Spontaneous, pH-Dependent Membrane Insertion of a Transbilayer α-Helix

• Published in: Biochemistry (Easton) Vol. 36; no. 49; pp. 15177 - 15192
• Main Authors: Hunt, John F., Rath, Parshuram, Rothschild, Kenneth J., Engelman, Donald M.
• Format: Journal Article
• Language: English
• Published: United States American Chemical Society 09.12.1997
• Subjects: Hydrogen-Ion Concentration; Kinetics; Lipid Bilayers - chemistry; Membrane Proteins - chemistry; Peptide Fragments - chemistry; Phospholipids - chemistry; Solubility; Spectrometry, Fluorescence; Spectroscopy, Fourier Transform Infrared; Thermodynamics
• ISSN: 0006-2960; 1520-4995
• DOI: 10.1021/bi970147b

A question of fundamental importance concerning the biosynthesis of integral membrane proteins is whether transmembrane secondary structure can insert spontaneously into a lipid bilayer. It has proven to be difficult to address this issue experimentally because of the poor solubility in aqueous solution of peptides and proteins containing these extremely hydrophobic sequences.
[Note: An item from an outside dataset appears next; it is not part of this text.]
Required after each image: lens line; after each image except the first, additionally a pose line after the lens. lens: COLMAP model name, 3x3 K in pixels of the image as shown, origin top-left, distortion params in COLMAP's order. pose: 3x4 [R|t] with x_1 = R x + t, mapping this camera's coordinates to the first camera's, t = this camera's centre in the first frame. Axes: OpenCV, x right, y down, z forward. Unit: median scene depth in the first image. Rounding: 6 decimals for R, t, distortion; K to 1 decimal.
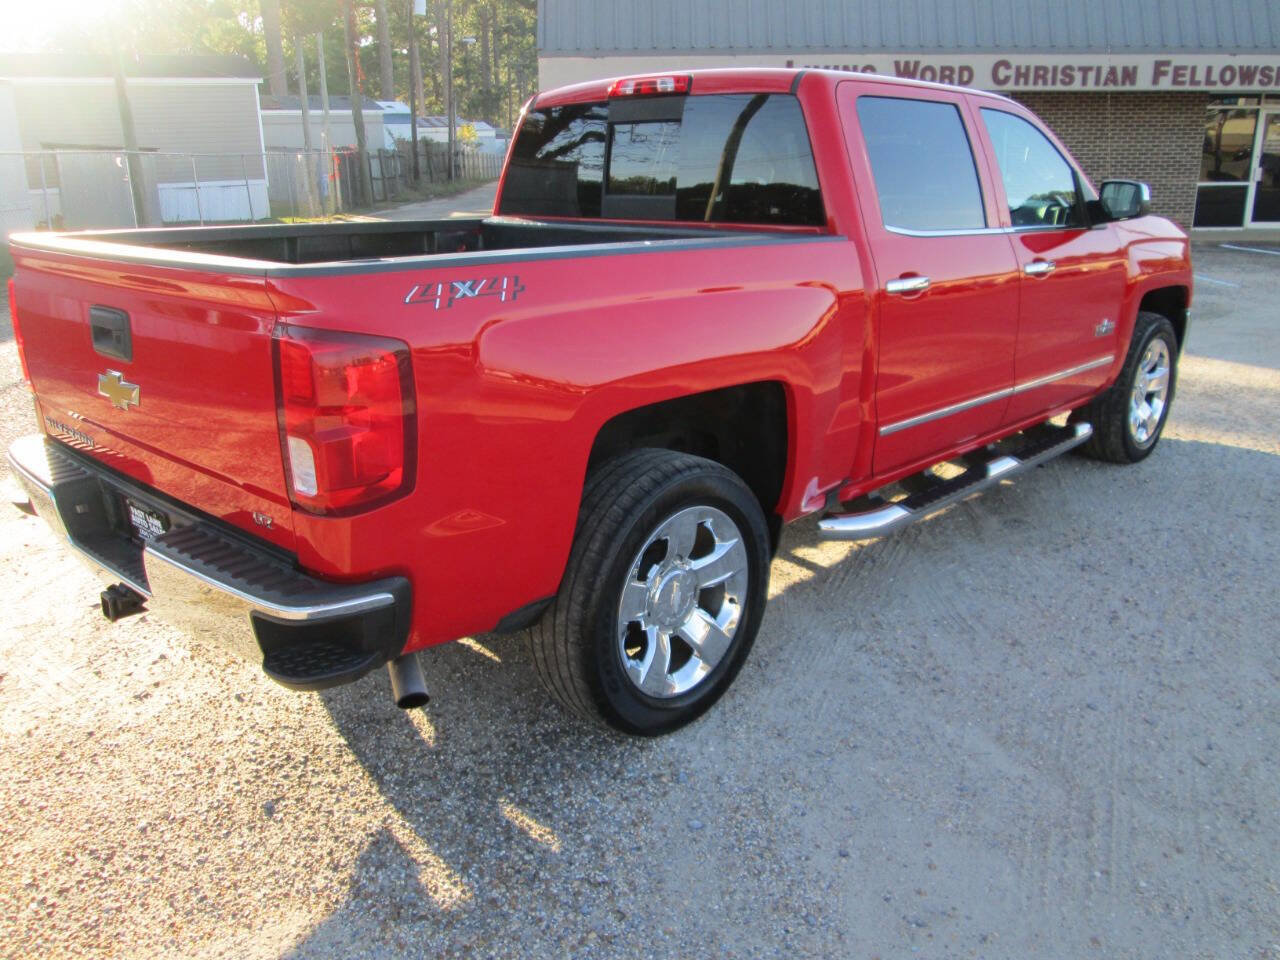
lens RADIAL K [[1012.1, 0, 640.0], [0, 1012.1, 480.0], [0, 0, 1]] dist [-0.045053, 0.011382]
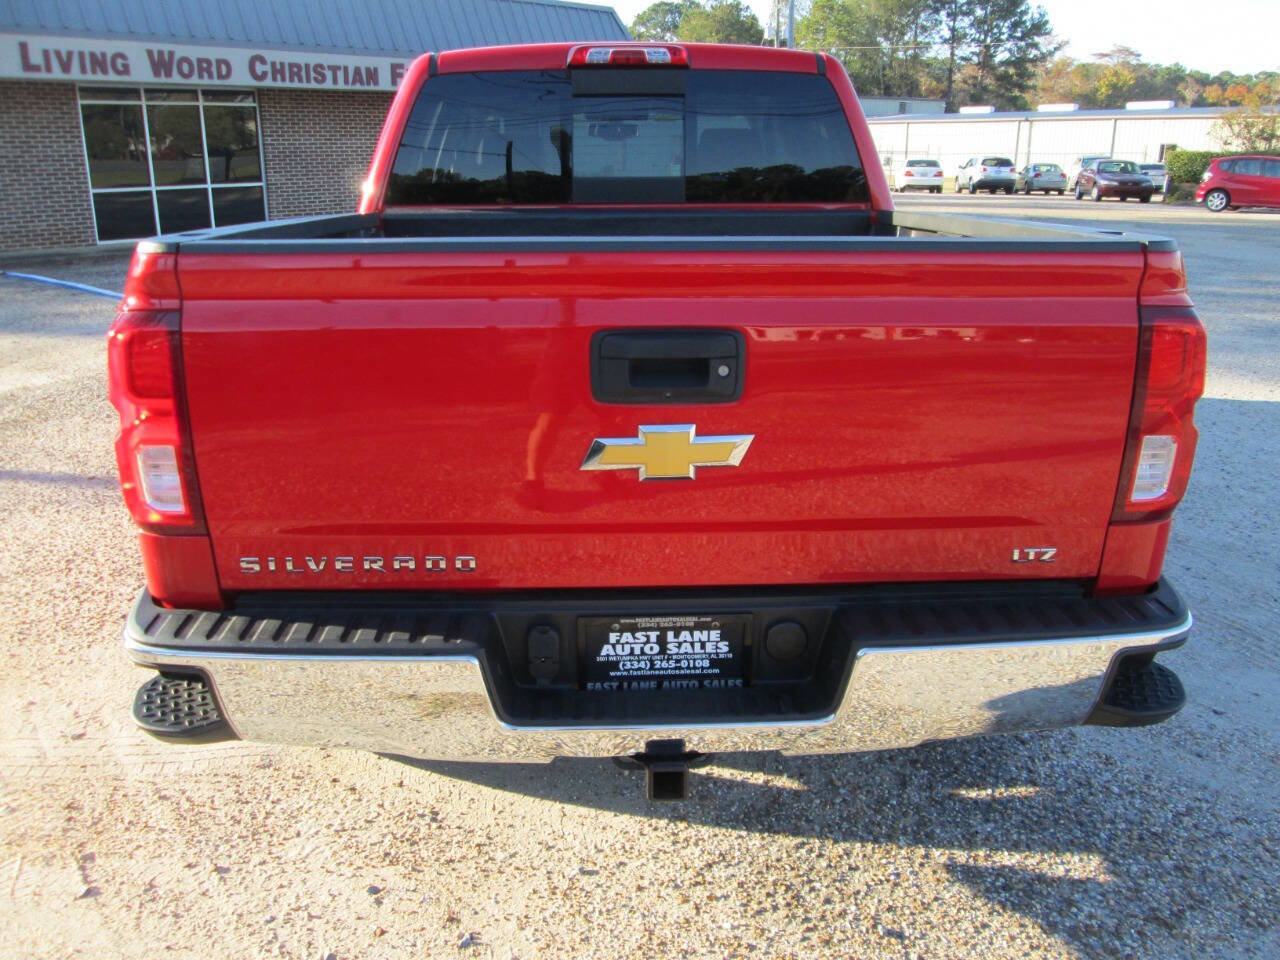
lens RADIAL K [[1012.1, 0, 640.0], [0, 1012.1, 480.0], [0, 0, 1]] dist [-0.045053, 0.011382]
pose [[0.651946, -0.228737, 0.722943, -0.193087], [0.231334, 0.967962, 0.097645, -0.027243], [-0.722116, 0.103582, 0.683973, 0.106198]]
We have identified a system in which the kinetics and thermodynamics of α-helix insertion into lipid bilayers can be studied systematically and quantitatively using simple spectroscopic assays. Specifically, we have discovered that a 36-residue polypeptide containing the sequence of the C-helix of the integral membrane protein bacteriorhodopsin exhibits significant solubility in aqueous buffers free of both detergents and denaturants. This helix contains two aspartic acid residues in the membrane-spanning region. At neutral pH, the peptide associates with lipid bilayers in a nonhelical and presumably peripheral conformation. With a pK a of 6.0, the peptide inserts into the bilayer as a transbilayer α-helix. The insertion reaction proceeds rapidly at room temperature and is fully reversible.